Just a mass of shadow and breath, rising slowly, dragging its form up the wall with long, wet sounds—like flesh against stone.

I wanted to scream, but the rope in my hand had already become part of me.

Its threads dug into my skin, threading through my palm like veins.

I couldn't let go.

I wasn't allowed to.

The hook that once held my name now pulsed with that ancient word—a language not meant to be spoken, only remembered.

Then the voice came back.

"It chose you before you chose it."

My knees buckled.

This wasn't about what I picked.

This was about who I had always been.

A crack ran up one of the walls of the well.

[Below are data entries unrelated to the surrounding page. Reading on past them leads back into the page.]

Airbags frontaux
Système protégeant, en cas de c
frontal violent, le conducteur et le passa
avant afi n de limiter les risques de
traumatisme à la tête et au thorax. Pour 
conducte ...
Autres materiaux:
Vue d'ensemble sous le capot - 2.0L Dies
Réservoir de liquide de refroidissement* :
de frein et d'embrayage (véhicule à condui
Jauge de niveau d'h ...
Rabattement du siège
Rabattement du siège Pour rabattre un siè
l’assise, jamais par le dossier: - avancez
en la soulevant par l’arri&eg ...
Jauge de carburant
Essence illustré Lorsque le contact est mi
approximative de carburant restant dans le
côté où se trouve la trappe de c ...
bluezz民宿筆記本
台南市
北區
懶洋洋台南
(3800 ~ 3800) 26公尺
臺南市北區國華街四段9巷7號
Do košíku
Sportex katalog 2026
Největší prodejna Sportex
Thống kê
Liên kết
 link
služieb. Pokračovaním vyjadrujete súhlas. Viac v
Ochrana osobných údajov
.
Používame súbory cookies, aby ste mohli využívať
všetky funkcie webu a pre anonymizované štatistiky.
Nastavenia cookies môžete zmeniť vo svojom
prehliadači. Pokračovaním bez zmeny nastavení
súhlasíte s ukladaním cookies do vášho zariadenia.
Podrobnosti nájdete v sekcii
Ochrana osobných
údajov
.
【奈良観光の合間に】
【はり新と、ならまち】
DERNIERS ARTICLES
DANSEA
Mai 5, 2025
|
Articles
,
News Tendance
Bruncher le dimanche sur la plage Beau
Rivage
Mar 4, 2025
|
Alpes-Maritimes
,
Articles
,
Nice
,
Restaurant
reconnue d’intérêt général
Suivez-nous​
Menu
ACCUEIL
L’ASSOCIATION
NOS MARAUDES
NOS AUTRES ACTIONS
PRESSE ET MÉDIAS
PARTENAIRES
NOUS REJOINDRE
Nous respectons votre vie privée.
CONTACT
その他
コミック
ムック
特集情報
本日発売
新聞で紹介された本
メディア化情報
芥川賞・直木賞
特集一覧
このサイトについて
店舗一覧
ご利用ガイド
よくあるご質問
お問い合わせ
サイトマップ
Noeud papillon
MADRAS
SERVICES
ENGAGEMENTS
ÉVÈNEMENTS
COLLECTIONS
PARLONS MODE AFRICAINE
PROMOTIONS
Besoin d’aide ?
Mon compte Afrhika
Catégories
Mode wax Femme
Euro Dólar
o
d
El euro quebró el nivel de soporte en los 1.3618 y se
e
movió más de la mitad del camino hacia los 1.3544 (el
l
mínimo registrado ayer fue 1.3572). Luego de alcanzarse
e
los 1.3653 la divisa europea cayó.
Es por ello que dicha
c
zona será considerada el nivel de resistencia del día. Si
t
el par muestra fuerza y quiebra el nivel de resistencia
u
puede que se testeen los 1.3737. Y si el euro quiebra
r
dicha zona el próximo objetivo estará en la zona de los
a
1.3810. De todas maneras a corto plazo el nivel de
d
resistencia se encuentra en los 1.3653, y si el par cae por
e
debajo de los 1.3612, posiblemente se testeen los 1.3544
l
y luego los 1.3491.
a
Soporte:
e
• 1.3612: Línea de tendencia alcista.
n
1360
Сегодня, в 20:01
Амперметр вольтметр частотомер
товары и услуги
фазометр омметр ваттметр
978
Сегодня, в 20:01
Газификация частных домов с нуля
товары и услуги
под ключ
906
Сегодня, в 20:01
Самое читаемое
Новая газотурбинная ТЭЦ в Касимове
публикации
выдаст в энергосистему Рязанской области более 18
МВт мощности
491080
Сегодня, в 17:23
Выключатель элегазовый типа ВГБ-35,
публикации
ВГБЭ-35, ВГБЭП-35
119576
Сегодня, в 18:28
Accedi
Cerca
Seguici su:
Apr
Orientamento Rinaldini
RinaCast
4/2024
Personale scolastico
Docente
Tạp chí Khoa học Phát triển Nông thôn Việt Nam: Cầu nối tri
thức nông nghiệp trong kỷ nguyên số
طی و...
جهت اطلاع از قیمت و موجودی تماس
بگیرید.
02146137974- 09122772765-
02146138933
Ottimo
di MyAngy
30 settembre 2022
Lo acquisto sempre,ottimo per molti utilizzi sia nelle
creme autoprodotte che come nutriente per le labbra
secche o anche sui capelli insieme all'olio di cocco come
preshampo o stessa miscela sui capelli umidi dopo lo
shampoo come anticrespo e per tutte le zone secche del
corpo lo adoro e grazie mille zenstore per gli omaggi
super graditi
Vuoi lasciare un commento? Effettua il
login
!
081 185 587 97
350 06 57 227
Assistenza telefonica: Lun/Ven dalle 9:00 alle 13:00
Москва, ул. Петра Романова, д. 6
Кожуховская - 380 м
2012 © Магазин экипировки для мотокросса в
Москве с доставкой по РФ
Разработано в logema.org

From it, light bled out—but not comforting light.

This was memory-light.

Raw. Blinding. True.

And through it, I saw her.

Mira.

Standing at the edge of the well.

Or maybe below it.

Or maybe in me.

Her eyes were hollow, her hands burned, and yet her voice was calm:

"You can't choose until you remember what you forgot."

I blinked, and she was gone.

But now… I remembered.

The fire.

The scream that wasn't mine.

The hand that pushed open the door…

It wasn't an accident.

It was me.

I had left her behind.

And now the well, this place, this choice—

It wasn't punishment.

It was a second chance.

But not for me.

For her.

The rope pulled harder now, burning into my skin.

And the shadow below rose to meet me.